The results of Experiment 1 suggest that there may be attributes of these materials that made the task markedly more challenging than previous statistical learning tasks. One possible factor that could have given rise to our participants’ difficulty in performing this task is the acoustically prominent nature of lexical tones. Lexical tones are carried by the fundamental frequency in speech. Though vowel quality and coarticulation may slightly condition the realization of tones, lexical tones nevertheless exist at the suprasegmental level, i.e., a tone’s pitch contour and pitch height can be consistently realized irrespective of segmental characteristics of the syllable with which they are paired (Liberman and Pierrehumbert, 1984; Shen, 1992; Cao, 2002; Liu et al., 2007). In contrast to lexical stress, which can also change a word’s meaning (e.g., REcord versus reCORD), lexical tone alters meaning in a far more dramatic fashion and usually results in semantically unrelated lexical items (e.g., /pa/ can mean “eight,” “to pull,” “target,” or “father” depending on the four tones in Mandarin). Such lexical contrast cannot be accomplished by any suprasegmental properties inherent in Indo-European languages. Adult second language learners with non-tonal linguistic backgrounds frequently report that tones are the hardest aspect of a tonal language to acquire (Peabody and Seneff, 2009), suggesting an inherent complexity of tones as perceived by non-tonal language speakers.
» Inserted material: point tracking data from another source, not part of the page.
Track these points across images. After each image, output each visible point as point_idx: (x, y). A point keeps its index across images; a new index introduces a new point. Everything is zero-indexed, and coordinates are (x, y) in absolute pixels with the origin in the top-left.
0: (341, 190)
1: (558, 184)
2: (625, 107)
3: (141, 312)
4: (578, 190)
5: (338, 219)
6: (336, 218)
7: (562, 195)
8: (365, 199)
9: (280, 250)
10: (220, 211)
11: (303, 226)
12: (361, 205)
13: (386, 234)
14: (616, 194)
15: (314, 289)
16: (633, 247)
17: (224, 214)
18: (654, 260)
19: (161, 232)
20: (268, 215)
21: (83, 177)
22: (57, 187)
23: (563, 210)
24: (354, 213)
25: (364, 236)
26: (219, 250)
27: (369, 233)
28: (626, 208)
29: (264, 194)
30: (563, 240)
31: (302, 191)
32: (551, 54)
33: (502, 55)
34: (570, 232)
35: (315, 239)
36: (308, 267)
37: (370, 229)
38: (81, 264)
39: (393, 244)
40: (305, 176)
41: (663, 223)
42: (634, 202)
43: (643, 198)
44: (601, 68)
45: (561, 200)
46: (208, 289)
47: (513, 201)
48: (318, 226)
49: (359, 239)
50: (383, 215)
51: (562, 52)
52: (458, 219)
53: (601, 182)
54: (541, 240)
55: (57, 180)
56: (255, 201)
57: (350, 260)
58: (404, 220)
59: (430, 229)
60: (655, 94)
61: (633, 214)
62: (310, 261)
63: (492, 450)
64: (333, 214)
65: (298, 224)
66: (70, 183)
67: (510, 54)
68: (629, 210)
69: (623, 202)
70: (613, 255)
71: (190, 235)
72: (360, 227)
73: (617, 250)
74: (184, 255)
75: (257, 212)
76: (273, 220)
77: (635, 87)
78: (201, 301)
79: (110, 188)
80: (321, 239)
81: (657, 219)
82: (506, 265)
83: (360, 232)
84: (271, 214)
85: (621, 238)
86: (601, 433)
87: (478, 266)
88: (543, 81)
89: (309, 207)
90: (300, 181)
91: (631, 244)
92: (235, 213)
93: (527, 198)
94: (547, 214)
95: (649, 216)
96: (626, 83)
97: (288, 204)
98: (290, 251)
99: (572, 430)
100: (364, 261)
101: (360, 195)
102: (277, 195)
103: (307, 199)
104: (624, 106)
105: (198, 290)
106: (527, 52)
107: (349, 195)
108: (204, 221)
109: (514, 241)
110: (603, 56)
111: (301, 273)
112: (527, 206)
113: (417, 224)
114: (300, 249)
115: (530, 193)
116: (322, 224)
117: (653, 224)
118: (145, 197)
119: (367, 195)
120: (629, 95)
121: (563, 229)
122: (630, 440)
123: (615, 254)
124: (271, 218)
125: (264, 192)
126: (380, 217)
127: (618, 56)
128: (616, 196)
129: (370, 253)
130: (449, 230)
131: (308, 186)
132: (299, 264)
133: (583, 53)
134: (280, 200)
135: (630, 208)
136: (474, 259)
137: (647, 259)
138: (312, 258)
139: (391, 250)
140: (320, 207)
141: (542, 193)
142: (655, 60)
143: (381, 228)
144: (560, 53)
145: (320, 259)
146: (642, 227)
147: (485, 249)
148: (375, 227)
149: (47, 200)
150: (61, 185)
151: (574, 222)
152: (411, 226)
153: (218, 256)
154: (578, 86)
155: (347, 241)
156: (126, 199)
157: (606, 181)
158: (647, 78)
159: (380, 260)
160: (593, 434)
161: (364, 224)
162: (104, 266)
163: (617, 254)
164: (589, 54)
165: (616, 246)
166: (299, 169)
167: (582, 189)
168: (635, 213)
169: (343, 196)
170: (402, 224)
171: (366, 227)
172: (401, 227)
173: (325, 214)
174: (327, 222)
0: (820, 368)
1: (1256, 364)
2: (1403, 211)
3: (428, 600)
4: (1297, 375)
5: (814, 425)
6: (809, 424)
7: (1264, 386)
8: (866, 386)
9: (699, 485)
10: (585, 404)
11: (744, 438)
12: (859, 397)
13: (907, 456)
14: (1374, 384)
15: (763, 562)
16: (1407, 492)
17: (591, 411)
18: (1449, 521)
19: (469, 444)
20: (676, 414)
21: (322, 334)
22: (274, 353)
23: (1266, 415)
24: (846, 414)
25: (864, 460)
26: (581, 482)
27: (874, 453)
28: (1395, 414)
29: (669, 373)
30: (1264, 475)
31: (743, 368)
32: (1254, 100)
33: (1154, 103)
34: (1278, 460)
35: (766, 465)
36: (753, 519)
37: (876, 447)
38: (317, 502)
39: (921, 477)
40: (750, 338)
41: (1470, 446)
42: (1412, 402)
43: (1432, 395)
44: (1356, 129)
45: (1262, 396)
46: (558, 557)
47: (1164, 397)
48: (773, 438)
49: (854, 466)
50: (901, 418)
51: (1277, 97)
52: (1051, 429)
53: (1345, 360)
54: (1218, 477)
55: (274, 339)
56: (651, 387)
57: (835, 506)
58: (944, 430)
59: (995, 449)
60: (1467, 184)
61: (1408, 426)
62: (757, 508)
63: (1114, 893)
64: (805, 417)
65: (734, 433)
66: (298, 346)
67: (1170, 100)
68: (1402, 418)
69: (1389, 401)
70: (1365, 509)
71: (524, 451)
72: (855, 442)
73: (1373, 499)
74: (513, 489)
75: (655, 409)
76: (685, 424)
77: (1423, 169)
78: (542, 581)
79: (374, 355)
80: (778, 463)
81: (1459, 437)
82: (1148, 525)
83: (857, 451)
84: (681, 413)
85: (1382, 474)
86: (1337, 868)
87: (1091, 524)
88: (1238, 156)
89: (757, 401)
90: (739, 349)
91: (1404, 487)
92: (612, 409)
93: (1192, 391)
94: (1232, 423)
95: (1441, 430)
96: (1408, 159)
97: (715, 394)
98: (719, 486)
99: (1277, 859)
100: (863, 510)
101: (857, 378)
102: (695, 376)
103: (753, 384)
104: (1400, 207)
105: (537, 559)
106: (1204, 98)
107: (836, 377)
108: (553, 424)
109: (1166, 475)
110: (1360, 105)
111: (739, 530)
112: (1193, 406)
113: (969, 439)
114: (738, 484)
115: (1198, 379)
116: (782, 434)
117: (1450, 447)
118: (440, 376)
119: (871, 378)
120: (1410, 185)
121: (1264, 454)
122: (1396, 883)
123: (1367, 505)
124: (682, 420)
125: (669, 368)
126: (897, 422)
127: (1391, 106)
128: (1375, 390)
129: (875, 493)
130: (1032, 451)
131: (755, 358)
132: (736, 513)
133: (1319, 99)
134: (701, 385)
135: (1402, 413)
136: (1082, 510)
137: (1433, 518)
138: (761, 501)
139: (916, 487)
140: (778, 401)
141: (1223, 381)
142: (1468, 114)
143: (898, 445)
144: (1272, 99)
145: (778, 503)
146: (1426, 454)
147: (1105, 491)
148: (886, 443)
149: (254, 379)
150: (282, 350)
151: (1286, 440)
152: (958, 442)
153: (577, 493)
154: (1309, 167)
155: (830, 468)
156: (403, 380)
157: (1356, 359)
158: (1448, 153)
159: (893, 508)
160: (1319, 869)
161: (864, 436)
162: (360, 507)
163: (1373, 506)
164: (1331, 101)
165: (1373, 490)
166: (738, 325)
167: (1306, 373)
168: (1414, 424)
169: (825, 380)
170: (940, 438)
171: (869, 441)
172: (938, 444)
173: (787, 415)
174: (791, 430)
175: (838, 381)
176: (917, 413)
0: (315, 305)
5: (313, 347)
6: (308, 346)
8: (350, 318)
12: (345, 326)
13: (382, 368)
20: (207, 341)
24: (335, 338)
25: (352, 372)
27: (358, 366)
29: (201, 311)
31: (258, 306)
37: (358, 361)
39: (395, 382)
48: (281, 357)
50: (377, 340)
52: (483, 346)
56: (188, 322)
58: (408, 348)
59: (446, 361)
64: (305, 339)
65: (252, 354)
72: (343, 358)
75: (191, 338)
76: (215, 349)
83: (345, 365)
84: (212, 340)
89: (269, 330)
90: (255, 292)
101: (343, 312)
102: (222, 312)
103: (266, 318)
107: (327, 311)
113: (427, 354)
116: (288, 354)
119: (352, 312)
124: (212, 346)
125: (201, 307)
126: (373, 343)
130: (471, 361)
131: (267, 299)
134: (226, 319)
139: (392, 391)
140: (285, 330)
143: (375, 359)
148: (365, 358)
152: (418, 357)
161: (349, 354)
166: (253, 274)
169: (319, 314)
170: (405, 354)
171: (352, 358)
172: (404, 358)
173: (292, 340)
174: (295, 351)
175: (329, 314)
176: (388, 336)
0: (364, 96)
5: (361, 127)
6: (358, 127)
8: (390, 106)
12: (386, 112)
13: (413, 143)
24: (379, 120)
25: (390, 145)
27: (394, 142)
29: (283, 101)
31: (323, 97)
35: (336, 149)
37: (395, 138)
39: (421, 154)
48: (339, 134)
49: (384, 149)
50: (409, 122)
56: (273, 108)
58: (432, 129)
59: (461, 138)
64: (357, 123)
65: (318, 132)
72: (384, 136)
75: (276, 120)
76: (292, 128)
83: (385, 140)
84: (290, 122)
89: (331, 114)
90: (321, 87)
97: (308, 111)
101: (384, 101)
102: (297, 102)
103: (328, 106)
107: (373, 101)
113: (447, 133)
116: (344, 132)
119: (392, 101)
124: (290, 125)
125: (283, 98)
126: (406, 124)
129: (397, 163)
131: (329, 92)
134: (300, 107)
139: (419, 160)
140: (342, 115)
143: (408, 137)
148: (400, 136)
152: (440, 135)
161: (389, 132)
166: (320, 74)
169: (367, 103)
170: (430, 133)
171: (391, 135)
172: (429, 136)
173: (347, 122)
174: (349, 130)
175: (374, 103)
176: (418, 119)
Furthermore, in a study looking at tonal discrimination abilities across languages, native Mandarin speakers outperformed non-tonal participants in a task requiring them to discriminate between Thai tones (Wayland and Guion, 2004). That result suggests that experience with lexical tones in one language facilitates the discrimination of tones in another language, demonstrating the important role of prior linguistic experience in processing lexical tones.

Therefore, we hypothesized that previous exposure to a tonal language might facilitate learning in our tonal statistical learning task. To address this hypothesis and examine the potential effect of a more variable language experience on word segmentation in a new language, we next examined the performance of native Mandarin speakers from the same university community as the participants from Experiment 1. These participants were bilingual in Mandarin and English. While they attended the same university as the monolingual English-speaking participants from Experiment 1, these participants differ two ways: exposure to Mandarin and bilingual status. To control for the latter factor, we also collected data from a group of monolingual college students in Mainland China. This group came from a different country and university setting than the participants in Experiment 1, but share their monolingual status. We thus included two groups of Mandarin-speaking participants in Experiment 2, bilingual international students in the USA and monolingual students in Mainland China.

Experiment 2

As native speakers of Mandarin, a lexical tone language, both the Mandarin monolinguals and Mandarin–English bilinguals tested in Experiment 2 are intimately familiar with the properties of tones. If the failure of monolingual English speakers in Experiment 1 was due to the aural interference produced by lexical tones, both groups of Mandarin speakers should be able to succeed in the segmentation task. This experiment also afforded the opportunity to examine the effects of more variable language experiences (bilingual versus monolingual) on a challenging statistical learning task.